Beder treasures memories of the cruises and trips he took with Ruth, Melton and his wife, Evelyn. He returned to Europe in 1988 and visited Dachau and some of the other places he was taken during the war.

"I think I lived a very good life," Beder said. "I always say, I was the luckiest guy."

For a Holocaust survivor to call himself lucky might sound weird to some, his children acknowledge. But it's how he views his life.

"I think he had four years of hell, and then after that it was automatic, it's like, 'Let's live, let's enjoy life,'" his son, Jeff Beder, said.

His daughter, Melissa Spanjar, agreed: "Some people would be bitter, and he's not bitter."

The experience does, however, stay with him. Hamas' attack on Israel in October and the ensuing war has upset Beder greatly. The killing of 1,200 Jewish people is "sick," he said, and he feels echoes of the Holocaust.

When he tells his story with the Holocaust Education Resource Center, a program of the Milwaukee Jewish Federation, Beder always says: Hate is a terrible thing.
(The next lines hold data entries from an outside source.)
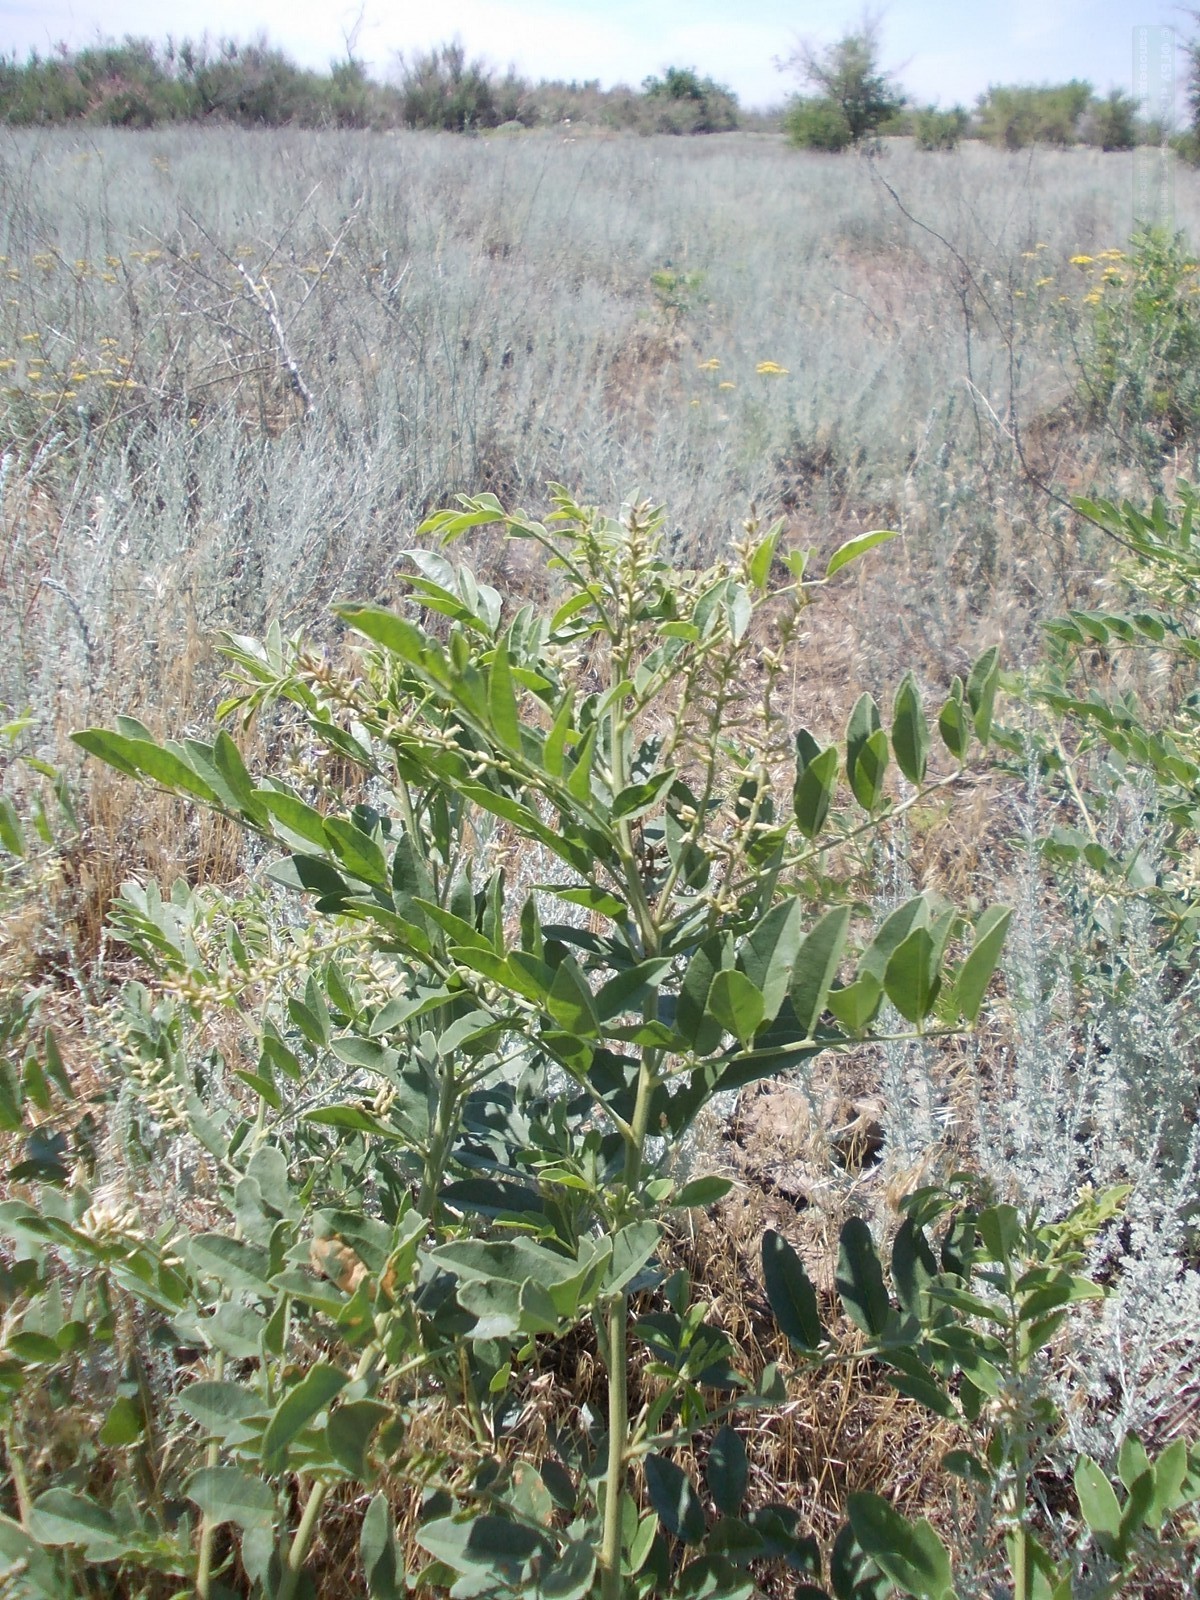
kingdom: Plantae
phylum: Tracheophyta
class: Magnoliopsida
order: Fabales
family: Fabaceae
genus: Glycyrrhiza
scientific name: Glycyrrhiza glabra
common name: Liquorice
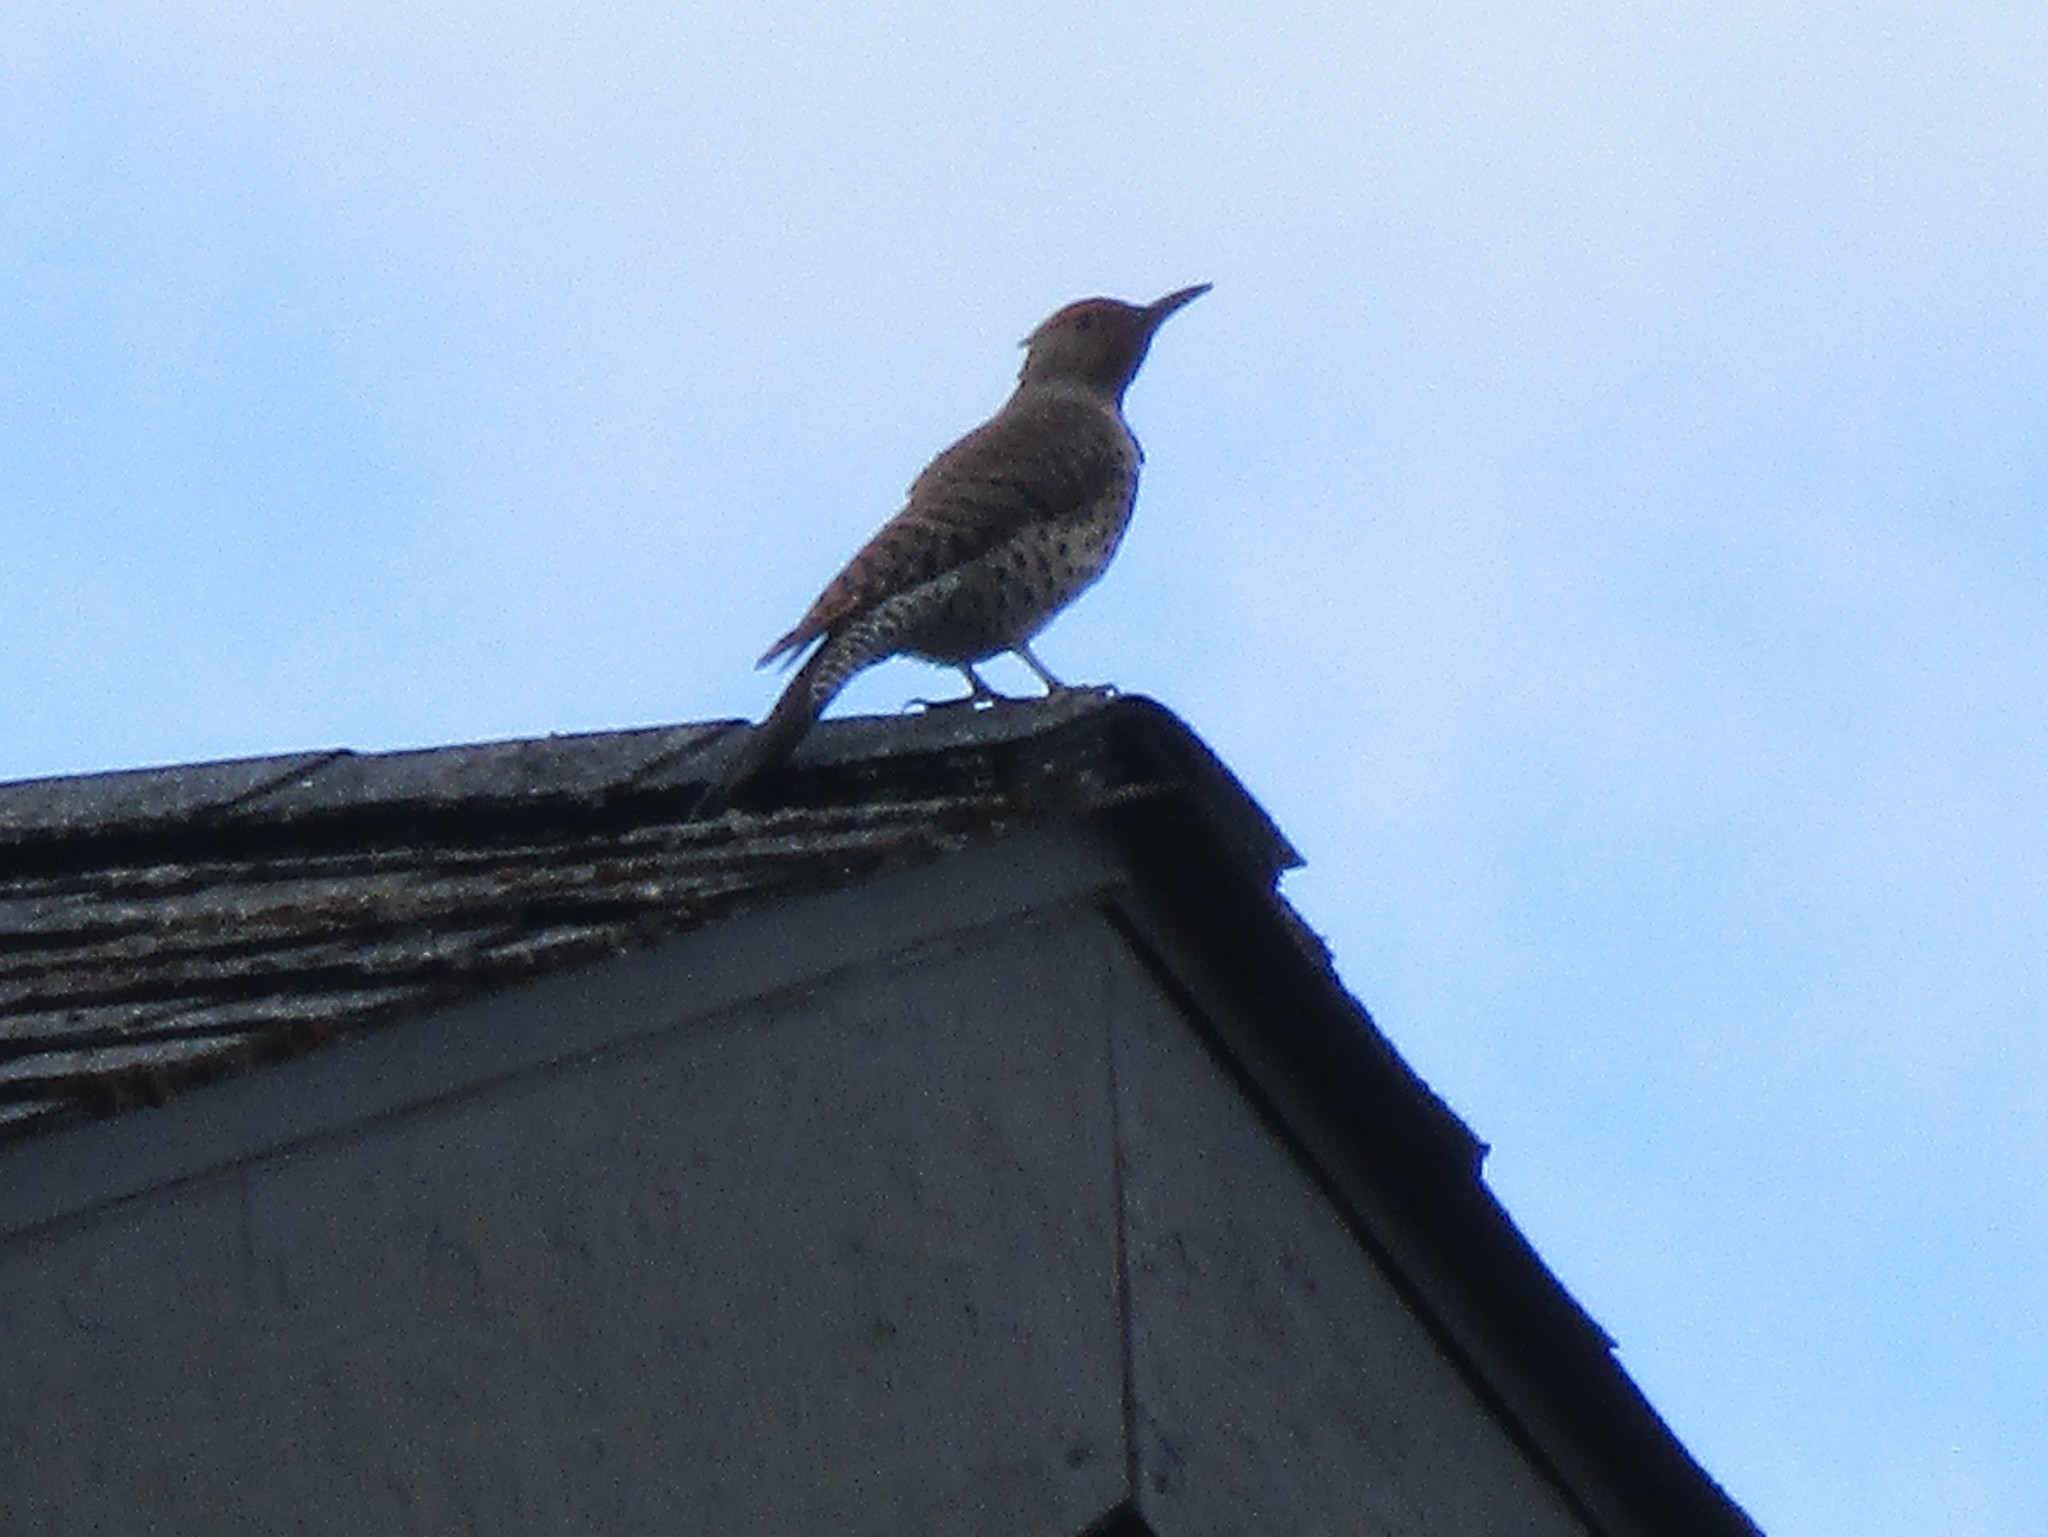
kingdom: Animalia
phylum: Chordata
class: Aves
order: Piciformes
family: Picidae
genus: Colaptes
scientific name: Colaptes auratus
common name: Northern flicker
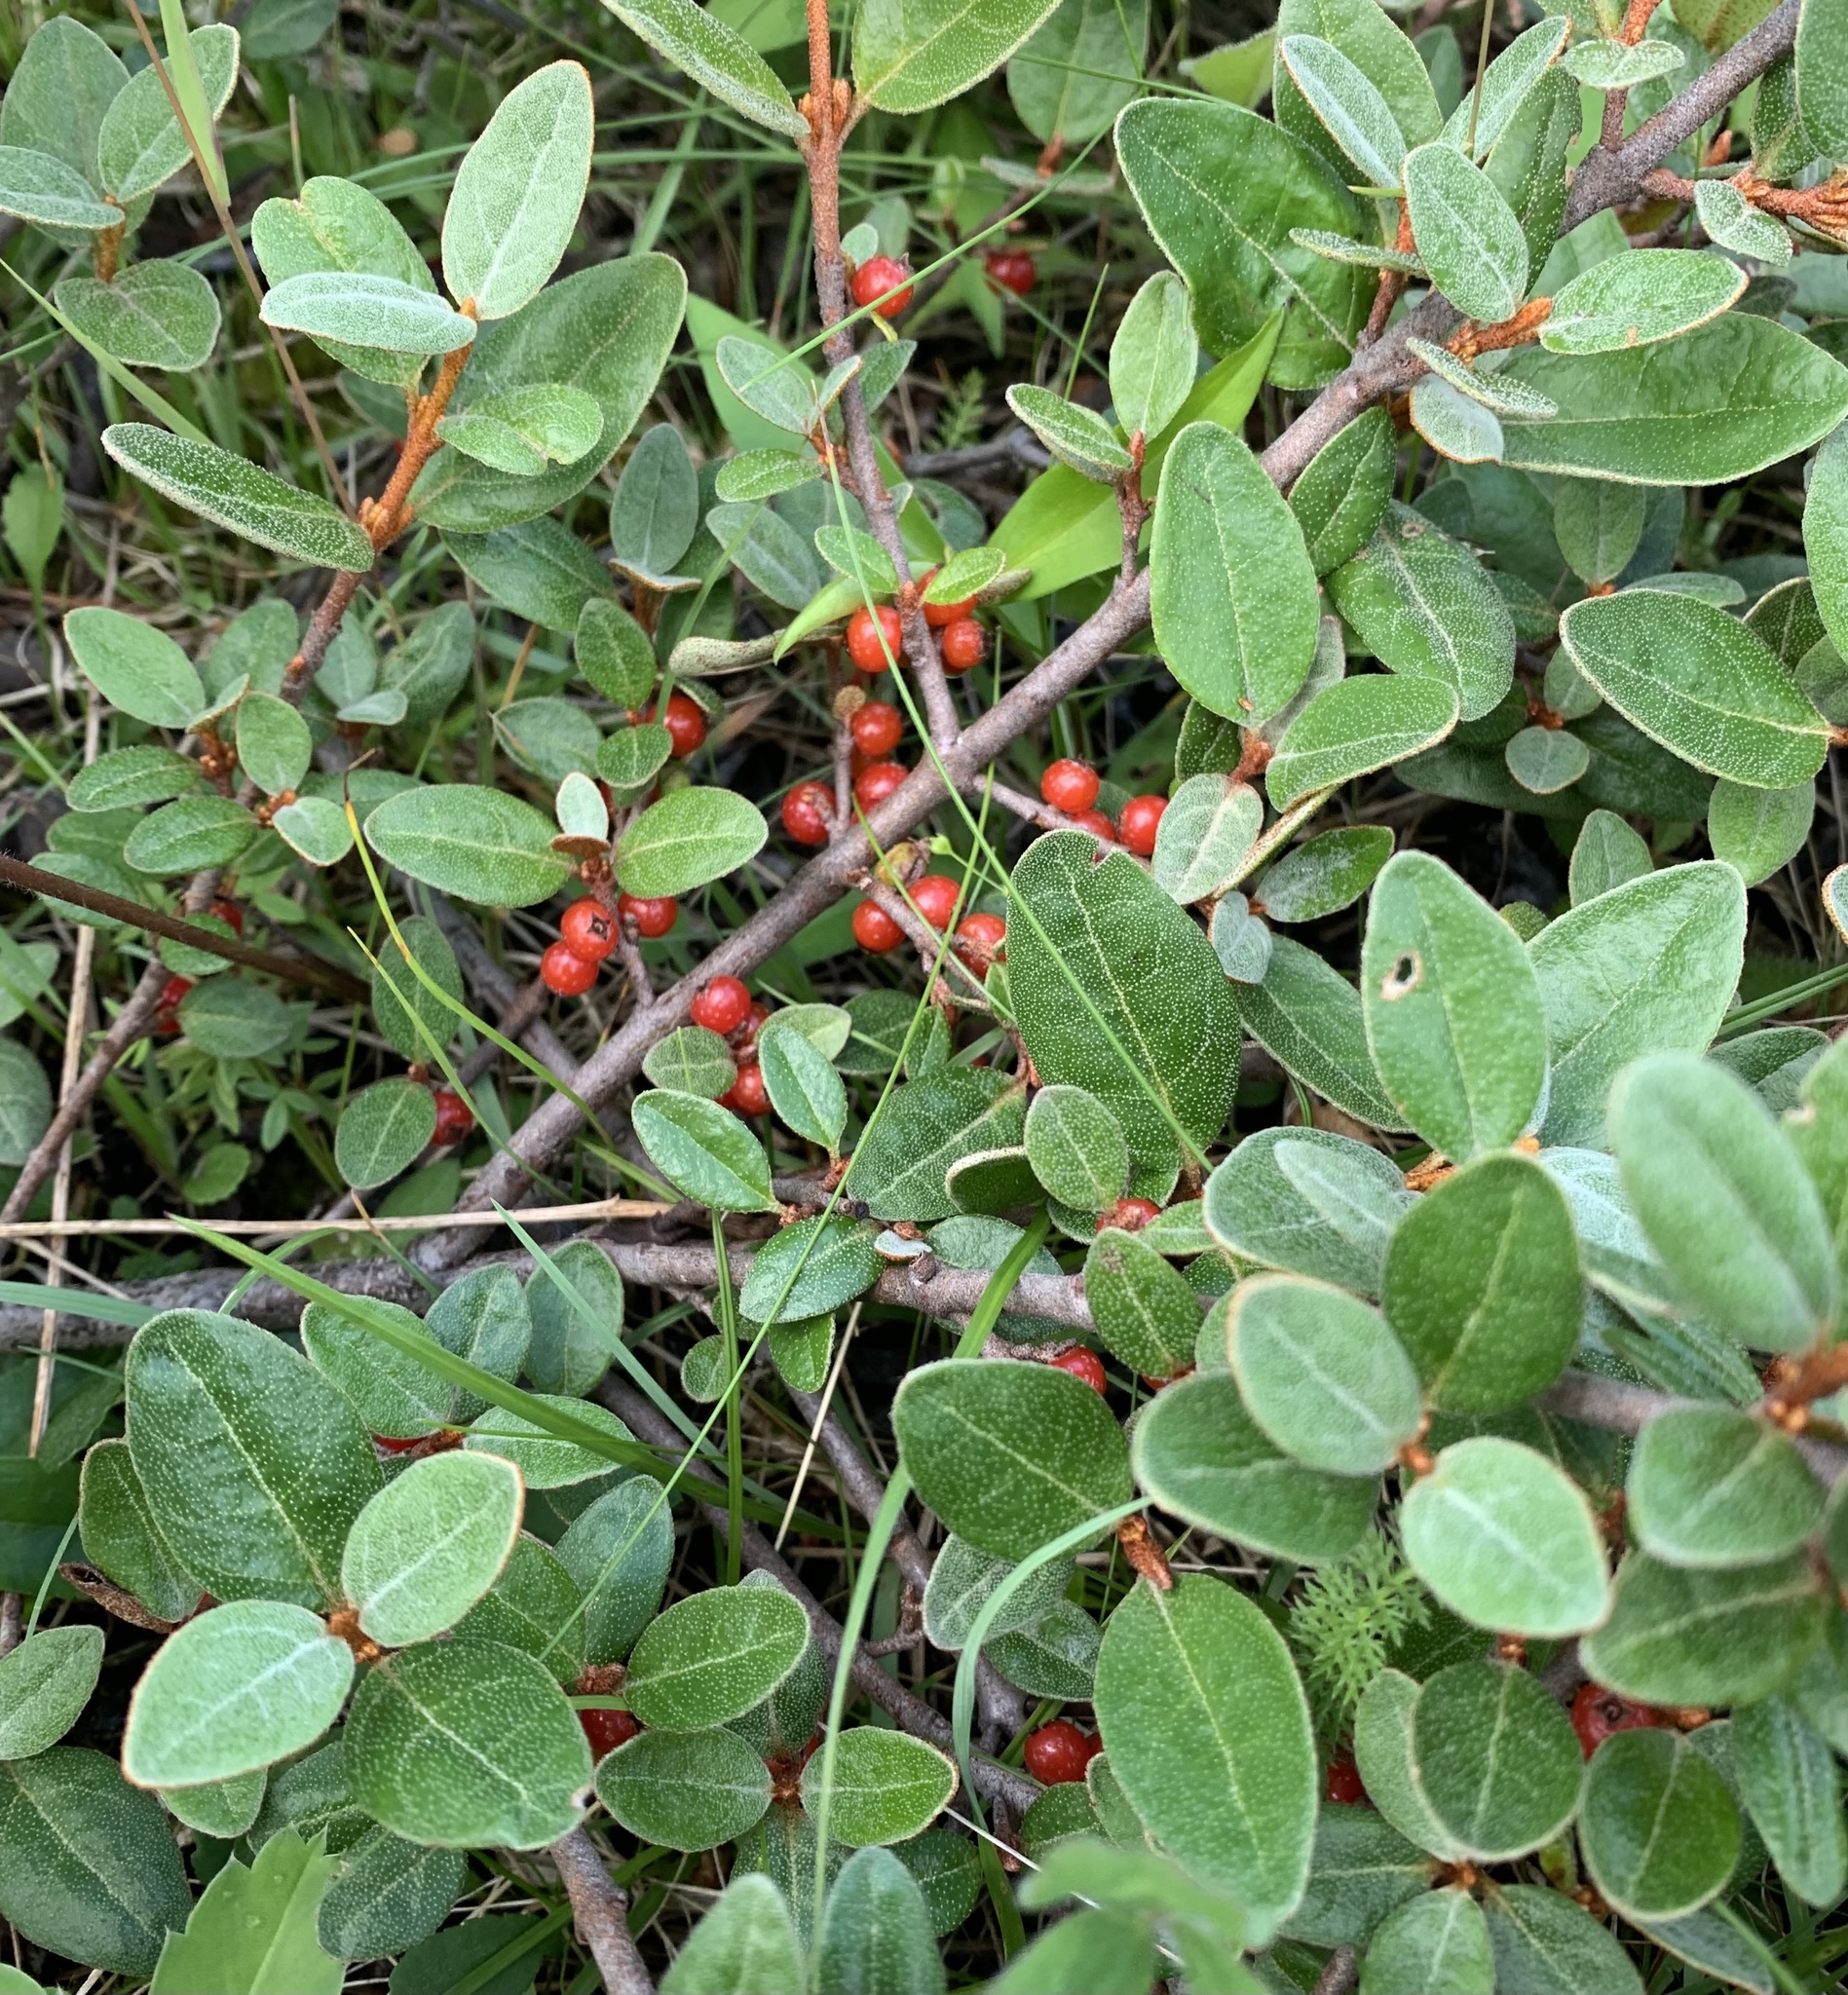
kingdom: Plantae
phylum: Tracheophyta
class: Magnoliopsida
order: Rosales
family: Elaeagnaceae
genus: Shepherdia
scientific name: Shepherdia canadensis
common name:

He chose to begin speaking publicly because "people are writing books that these things never happened," he said, referencing Holocaust deniers.

People like to call Beder "Honest Al" or "Friendly Al," a testament to his humble spirit and good nature.

"It's hard to believe that he's a better person than he would've been because of that experience, but who knows? From great adversity comes greatness," Gary Beder said.

As a child in Lithuania, Beder didn't celebrate Hanukkah with much fanfare. Maybe an aunt or a grandma gave him 10 cents as a gift, he recalled. With widespread antisemitism, giant menorahs certainly weren't set up around the city.

But in the U.S., celebrating with family, it has come to mean much more to him. On Tuesday in Bayside, he marked the holiday in the home where he has lived for nearly three decades. With a cartoon Hanukkah decoration hanging from the window behind them, his four children, a granddaughter and a great-niece gathered around his kitchen table to light the menorah and sing the traditional prayers.

Beder has gone through so much, and he's still here. His family holds these moments dear.

"To have him at 95 years is amazing, just like him," Gary said.